Roulette is a performative installation that materializes the tension between labor, chance, and systemic control. Set within an industrialized workspace, the performer engages in a repetitive cycle of production, dictated by the arbitrary logic of a lotto machine. The work highlights the alienation of labor, the erosion of workers’ rights, and the illusion of choice within capitalist structures. The installation features a work station equipped with a pill press machine, sugar powder, and packaging materials, contrasting with a minimal break space furnished with a chair, instant noodles, and an iPad playing Joseph Beuys’ Monologue. The performer operates in a looped sequence, caught between mechanized work and fleeting moments of reprieve determined by a rigged system of chance.

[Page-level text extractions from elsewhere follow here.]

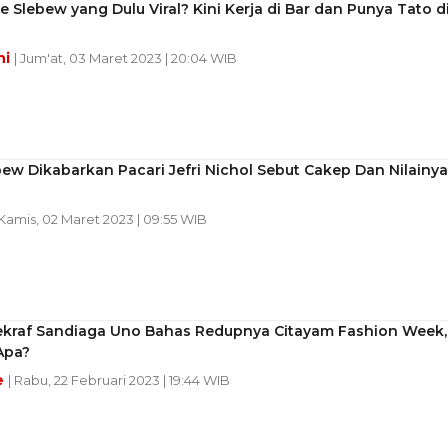
je Slebew yang Dulu Viral? Kini Kerja di Bar dan Punya Tato d
ni
| Jum'at, 03 Maret 2023 | 20:04 WIB
bew Dikabarkan Pacari Jefri Nichol Sebut Cakep Dan Nilainya
 Kamis, 02 Maret 2023 | 09:55 WIB
kraf Sandiaga Uno Bahas Redupnya Citayam Fashion Week,
Apa?
e
| Rabu, 22 Februari 2023 | 19:44 WIB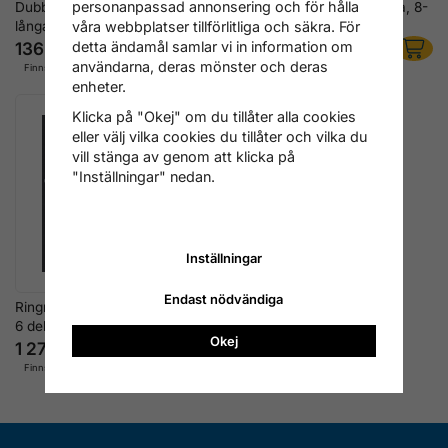
personanpassad annonsering och för hålla
Dubbla Ringnyckel XL, extra
Ringnyckelsats extra långa, 8-
långa
19 mm, 5 delar
våra webbplatser tillförlitliga och säkra. För
136 kr
676 kr
detta ändamål samlar vi in information om
användarna, deras mönster och deras
Finns i lager
Finns i lager
enheter.
Klicka på "Okej" om du tillåter alla cookies
eller välj vilka cookies du tillåter och vilka du
vill stänga av genom att klicka på
"Inställningar" nedan.
Inställningar
Endast nödvändiga
Ringnyckelsats XL, 10-24 mm,
6 delar
Okej
1 276 kr
Finns i lager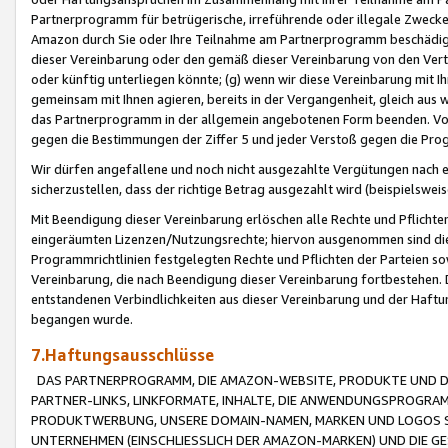
Partnerprogramm für betrügerische, irreführende oder illegale Zwecke
Amazon durch Sie oder Ihre Teilnahme am Partnerprogramm beschädig
dieser Vereinbarung oder den gemäß dieser Vereinbarung von den Vertr
oder künftig unterliegen könnte; (g) wenn wir diese Vereinbarung mit I
gemeinsam mit Ihnen agieren, bereits in der Vergangenheit, gleich aus
das Partnerprogramm in der allgemein angebotenen Form beenden. Vors
gegen die Bestimmungen der Ziffer 5 und jeder Verstoß gegen die Prog
Wir dürfen angefallene und noch nicht ausgezahlte Vergütungen nach 
sicherzustellen, dass der richtige Betrag ausgezahlt wird (beispielsw
Mit Beendigung dieser Vereinbarung erlöschen alle Rechte und Pflichte
eingeräumten Lizenzen/Nutzungsrechte; hiervon ausgenommen sind die in 
Programmrichtlinien festgelegten Rechte und Pflichten der Parteien sow
Vereinbarung, die nach Beendigung dieser Vereinbarung fortbestehen. D
entstandenen Verbindlichkeiten aus dieser Vereinbarung und der Haft
begangen wurde.
7.Haftungsausschlüsse
DAS PARTNERPROGRAMM, DIE AMAZON-WEBSITE, PRODUKTE UND DI
PARTNER-LINKS, LINKFORMATE, INHALTE, DIE ANWENDUNGSPROGR
PRODUKTWERBUNG, UNSERE DOMAIN-NAMEN, MARKEN UND LOGOS S
UNTERNEHMEN (EINSCHLIESSLICH DER AMAZON-MARKEN) UND DIE GE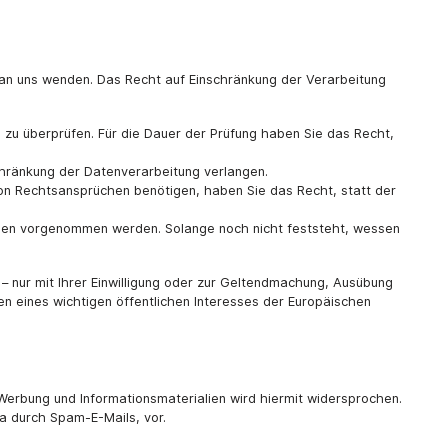
 an uns wenden. Das Recht auf Einschränkung der Verarbeitung
s zu überprüfen. Für die Dauer der Prüfung haben Sie das Recht,
hränkung der Datenverarbeitung verlangen.
on Rechtsansprüchen benötigen, haben Sie das Recht, statt der
ssen vorgenommen werden. Solange noch nicht feststeht, wessen
 nur mit Ihrer Einwilligung oder zur Geltendmachung, Ausübung
n eines wichtigen öffentlichen Interesses der Europäischen
erbung und Informationsmaterialien wird hiermit widersprochen.
wa durch Spam-E-Mails, vor.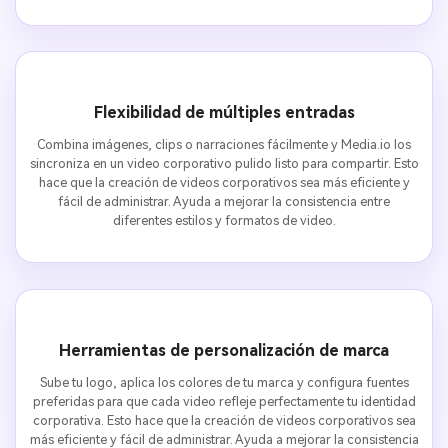
Flexibilidad de múltiples entradas
Combina imágenes, clips o narraciones fácilmente y Media.io los
sincroniza en un video corporativo pulido listo para compartir. Esto
hace que la creación de videos corporativos sea más eficiente y
fácil de administrar. Ayuda a mejorar la consistencia entre
diferentes estilos y formatos de video.
Herramientas de personalización de marca
Sube tu logo, aplica los colores de tu marca y configura fuentes
preferidas para que cada video refleje perfectamente tu identidad
corporativa. Esto hace que la creación de videos corporativos sea
más eficiente y fácil de administrar. Ayuda a mejorar la consistencia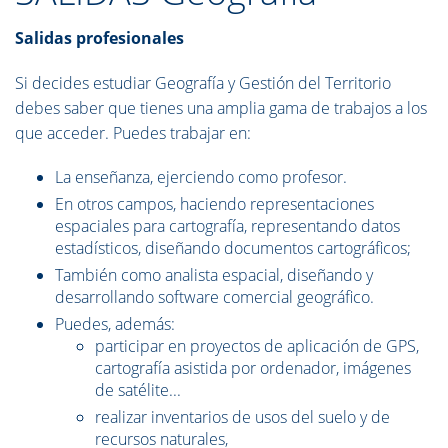
Salidas profesionales
Si decides estudiar Geografía y Gestión del Territorio
debes saber que tienes una amplia gama de trabajos a los
que acceder. Puedes trabajar en:
La enseñanza, ejerciendo como profesor.
En otros campos, haciendo representaciones
espaciales para cartografía, representando datos
estadísticos, diseñando documentos cartográficos;
También como analista espacial, diseñando y
desarrollando software comercial geográfico.
Puedes, además:
participar en proyectos de aplicación de GPS,
cartografía asistida por ordenador, imágenes
de satélite...
realizar inventarios de usos del suelo y de
recursos naturales,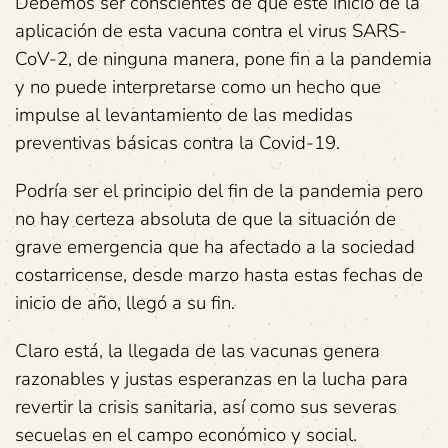
Debemos ser conscientes de que este inicio de la
aplicación de esta vacuna contra el virus SARS-
CoV-2, de ninguna manera, pone fin a la pandemia
y no puede interpretarse como un hecho que
impulse al levantamiento de las medidas
preventivas básicas contra la Covid-19.
Podría ser el principio del fin de la pandemia pero
no hay certeza absoluta de que la situación de
grave emergencia que ha afectado a la sociedad
costarricense, desde marzo hasta estas fechas de
inicio de año, llegó a su fin.
Claro está, la llegada de las vacunas genera
razonables y justas esperanzas en la lucha para
revertir la crisis sanitaria, así como sus severas
secuelas en el campo económico y social.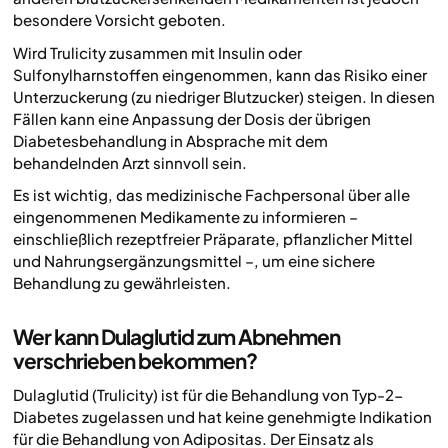
besondere Vorsicht geboten.
Wird Trulicity zusammen mit Insulin oder
Sulfonylharnstoffen eingenommen, kann das Risiko einer
Unterzuckerung (zu niedriger Blutzucker) steigen. In diesen
Fällen kann eine Anpassung der Dosis der übrigen
Diabetesbehandlung in Absprache mit dem
behandelnden Arzt sinnvoll sein.
Es ist wichtig, das medizinische Fachpersonal über alle
eingenommenen Medikamente zu informieren –
einschließlich rezeptfreier Präparate, pflanzlicher Mittel
und Nahrungsergänzungsmittel –, um eine sichere
Behandlung zu gewährleisten.
Wer kann Dulaglutid zum Abnehmen
verschrieben bekommen?
Dulaglutid (Trulicity) ist für die Behandlung von Typ-2-
Diabetes zugelassen und hat keine genehmigte Indikation
für die Behandlung von Adipositas. Der Einsatz als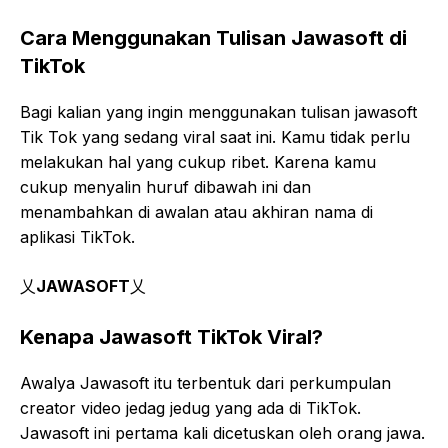
Cara Menggunakan Tulisan Jawasoft di
TikTok
Bagi kalian yang ingin menggunakan tulisan jawasoft
Tik Tok yang sedang viral saat ini. Kamu tidak perlu
melakukan hal yang cukup ribet. Karena kamu
cukup menyalin huruf dibawah ini dan
menambahkan di awalan atau akhiran nama di
aplikasi TikTok.
乂
JAWASOFT
乂
Kenapa Jawasoft TikTok Viral?
Awalya Jawasoft itu terbentuk dari perkumpulan
creator video jedag jedug yang ada di TikTok.
Jawasoft ini pertama kali dicetuskan oleh orang jawa.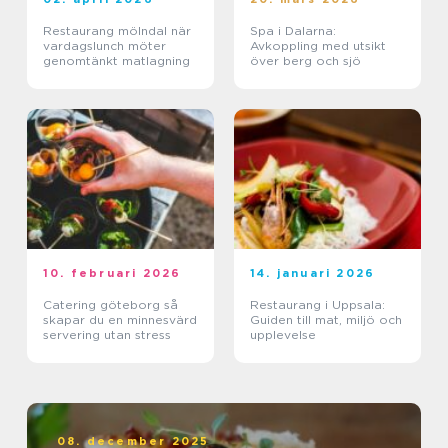
Restaurang mölndal när
Spa i Dalarna:
vardagslunch möter
Avkoppling med utsikt
genomtänkt matlagning
över berg och sjö
10. februari 2026
14. januari 2026
Catering göteborg så
Restaurang i Uppsala:
skapar du en minnesvärd
Guiden till mat, miljö och
servering utan stress
upplevelse
08. december 2025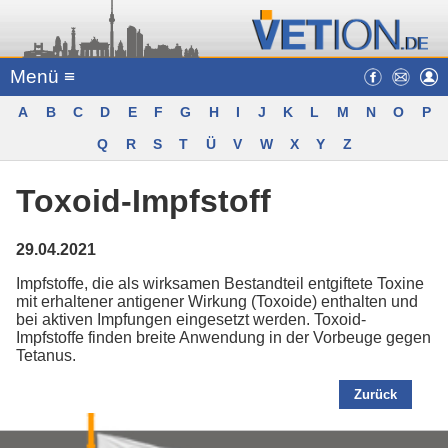
Menü ≡
A
B
C
D
E
F
G
H
I
J
K
L
M
N
O
P
Q
R
S
T
Ü
V
W
X
Y
Z
Toxoid-Impfstoff
29.04.2021
Impfstoffe, die als wirksamen Bestandteil entgiftete Toxine
mit erhaltener antigener Wirkung (Toxoide) enthalten und
bei aktiven Impfungen eingesetzt werden. Toxoid-
Impfstoffe finden breite Anwendung in der Vorbeuge gegen
Tetanus.
Zurück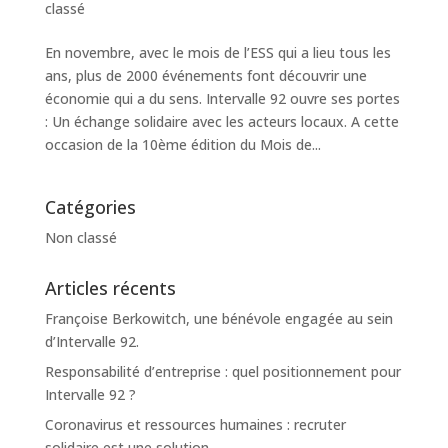
classé
En novembre, avec le mois de l’ESS qui a lieu tous les
ans, plus de 2000 événements font découvrir une
économie qui a du sens. Intervalle 92 ouvre ses portes
: Un échange solidaire avec les acteurs locaux. A cette
occasion de la 10ème édition du Mois de...
Catégories
Non classé
Articles récents
Françoise Berkowitch, une bénévole engagée au sein
d’Intervalle 92.
Responsabilité d’entreprise : quel positionnement pour
Intervalle 92 ?
Coronavirus et ressources humaines : recruter
solidaire est une solution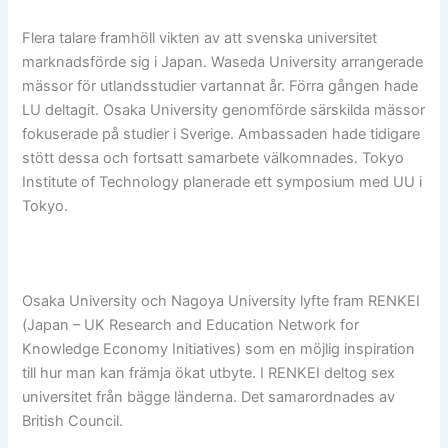
Flera talare framhöll vikten av att svenska universitet
marknadsförde sig i Japan. Waseda University arrangerade
mässor för utlandsstudier vartannat år. Förra gången hade
LU deltagit. Osaka University genomförde särskilda mässor
fokuserade på studier i Sverige. Ambassaden hade tidigare
stött dessa och fortsatt samarbete välkomnades. Tokyo
Institute of Technology planerade ett symposium med UU i
Tokyo.
Osaka University och Nagoya University lyfte fram RENKEI
(Japan – UK Research and Education Network for
Knowledge Economy Initiatives) som en möjlig inspiration
till hur man kan främja ökat utbyte. I RENKEI deltog sex
universitet från bägge länderna. Det samarordnades av
British Council.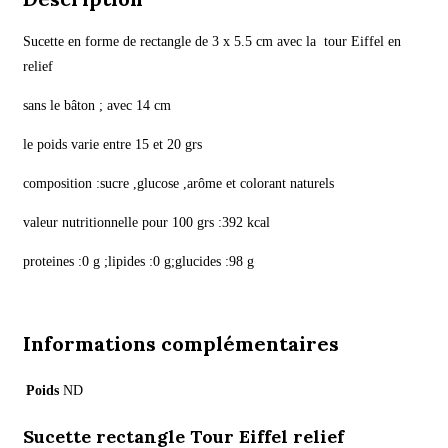
Sucette en forme de rectangle de 3 x 5.5 cm avec la tour Eiffel en
relief
sans le bâton ; avec 14 cm
le poids varie entre 15 et 20 grs
composition :sucre ,glucose ,arôme et colorant naturels
valeur nutritionnelle pour 100 grs :392 kcal
proteines :0 g ;lipides :0 g;glucides :98 g
Informations complémentaires
Poids
ND
Sucette rectangle Tour Eiffel relief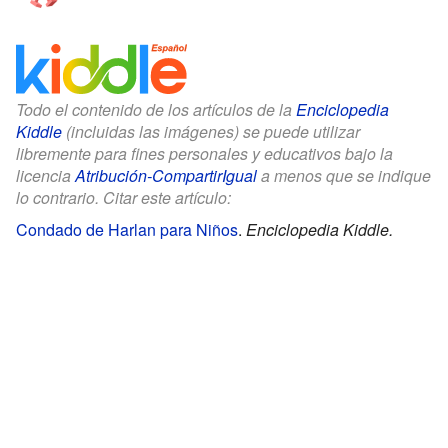
Todo el contenido de los artículos de la
Enciclopedia
Kiddle
(incluidas las imágenes) se puede utilizar
libremente para fines personales y educativos bajo la
licencia
Atribución-CompartirIgual
a menos que se indique
lo contrario. Citar este artículo:
Condado de Harlan para Niños
.
Enciclopedia Kiddle.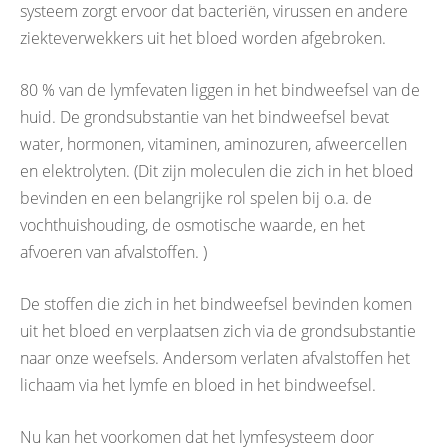
systeem zorgt ervoor dat bacteriën, virussen en andere
ziekteverwekkers uit het bloed worden afgebroken.
80 % van de lymfevaten liggen in het bindweefsel van de
huid. De grondsubstantie van het bindweefsel bevat
water, hormonen, vitaminen, aminozuren, afweercellen
en elektrolyten. (Dit zijn moleculen die zich in het bloed
bevinden en een belangrijke rol spelen bij o.a. de
vochthuishouding, de osmotische waarde, en het
afvoeren van afvalstoffen. )
De stoffen die zich in het bindweefsel bevinden komen
uit het bloed en verplaatsen zich via de grondsubstantie
naar onze weefsels. Andersom verlaten afvalstoffen het
lichaam via het lymfe en bloed in het bindweefsel.
Nu kan het voorkomen dat het lymfesysteem door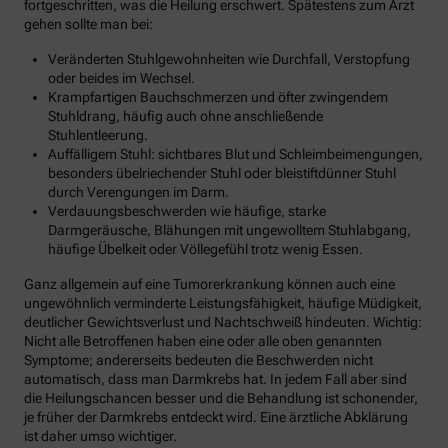
fortgeschritten, was die Heilung erschwert. Spätestens zum Arzt
gehen sollte man bei:
Veränderten Stuhlgewohnheiten wie Durchfall, Verstopfung
oder beides im Wechsel.
Krampfartigen Bauchschmerzen und öfter zwingendem
Stuhldrang, häufig auch ohne anschließende
Stuhlentleerung.
Auffälligem Stuhl: sichtbares Blut und Schleimbeimengungen,
besonders übelriechender Stuhl oder bleistiftdünner Stuhl
durch Verengungen im Darm.
Verdauungsbeschwerden wie häufige, starke
Darmgeräusche, Blähungen mit ungewolltem Stuhlabgang,
häufige Übelkeit oder Völlegefühl trotz wenig Essen.
Ganz allgemein auf eine Tumorerkrankung können auch eine
ungewöhnlich verminderte Leistungsfähigkeit, häufige Müdigkeit,
deutlicher Gewichtsverlust und Nachtschweiß hindeuten. Wichtig:
Nicht alle Betroffenen haben eine oder alle oben genannten
Symptome; andererseits bedeuten die Beschwerden nicht
automatisch, dass man Darmkrebs hat. In jedem Fall aber sind
die Heilungschancen besser und die Behandlung ist schonender,
je früher der Darmkrebs entdeckt wird. Eine ärztliche Abklärung
ist daher umso wichtiger.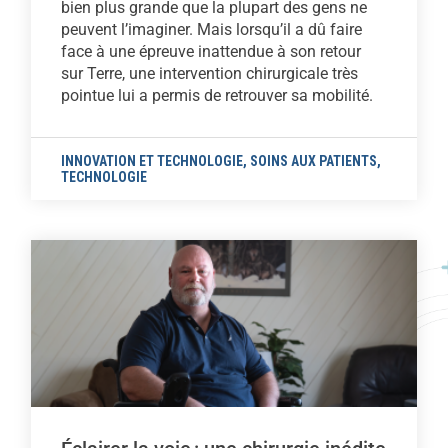
bien plus grande que la plupart des gens ne
peuvent l’imaginer. Mais lorsqu’il a dû faire
face à une épreuve inattendue à son retour
sur Terre, une intervention chirurgicale très
pointue lui a permis de retrouver sa mobilité.
INNOVATION ET TECHNOLOGIE
,
SOINS AUX PATIENTS
,
TECHNOLOGIE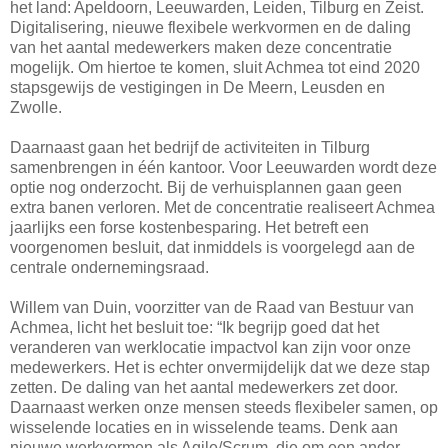
het land: Apeldoorn, Leeuwarden, Leiden, Tilburg en Zeist.
Digitalisering, nieuwe flexibele werkvormen en de daling
van het aantal medewerkers maken deze concentratie
mogelijk. Om hiertoe te komen, sluit Achmea tot eind 2020
stapsgewijs de vestigingen in De Meern, Leusden en
Zwolle.
Daarnaast gaan het bedrijf de activiteiten in Tilburg
samenbrengen in één kantoor. Voor Leeuwarden wordt deze
optie nog onderzocht. Bij de verhuisplannen gaan geen
extra banen verloren. Met de concentratie realiseert Achmea
jaarlijks een forse kostenbesparing. Het betreft een
voorgenomen besluit, dat inmiddels is voorgelegd aan de
centrale ondernemingsraad.
Willem van Duin, voorzitter van de Raad van Bestuur van
Achmea, licht het besluit toe: “Ik begrijp goed dat het
veranderen van werklocatie impactvol kan zijn voor onze
medewerkers. Het is echter onvermijdelijk dat we deze stap
zetten. De daling van het aantal medewerkers zet door.
Daarnaast werken onze mensen steeds flexibeler samen, op
wisselende locaties en in wisselende teams. Denk aan
nieuwe werkvormen als Agile/Scrum, die om een ander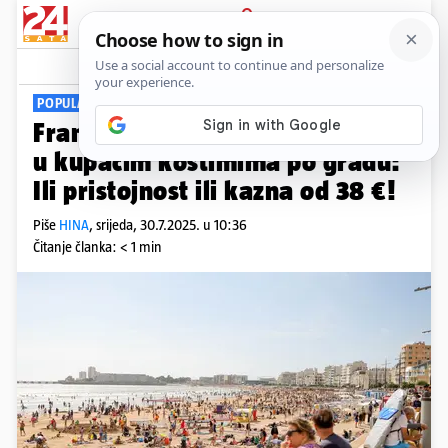
PRIJAVA
Viral
Komentari
4
POPULARNO ODMARALIŠTE
Francuzi ljuti, previše ljudi hoda
u kupaćim kostimima po gradu:
Ili pristojnost ili kazna od 38 €!
Piše
HINA
,
srijeda, 30.7.2025. u 10:36
Čitanje članka: < 1 min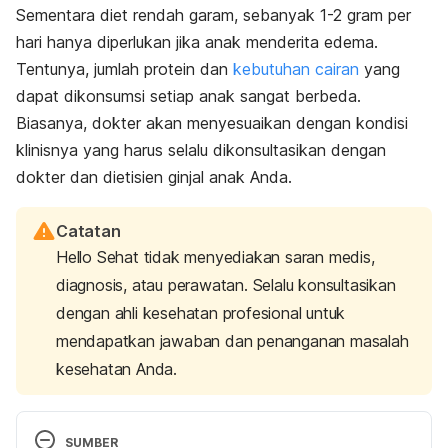
Sementara diet rendah garam, sebanyak 1-2 gram per
hari hanya diperlukan jika anak menderita edema.
Tentunya, jumlah protein dan
kebutuhan cairan
yang
dapat dikonsumsi setiap anak sangat berbeda.
Biasanya, dokter akan menyesuaikan dengan kondisi
klinisnya yang harus selalu dikonsultasikan dengan
dokter dan dietisien ginjal anak Anda.
Catatan
Hello Sehat tidak menyediakan saran medis,
diagnosis, atau perawatan. Selalu konsultasikan
dengan ahli kesehatan profesional untuk
mendapatkan jawaban dan penanganan masalah
kesehatan Anda.
SUMBER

Roulette draws from historical and contemporary labor models, referencing Joseph Beuys’ Wirtschaftswertprinzip and Monologue, both of which address commodification, labor value, and economic structures. The lotto machine, a direct nod to Beuys’ Honey Pump at the Workplace, functions as an absurd mechanism of control, simulating the unpredictable yet structured nature of labor cycles. Historically, lottery systems were designed to fund public goods, but in Roulette, it becomes a privatized, coercive force dictating the worker’s fate, much like the modern gig economy.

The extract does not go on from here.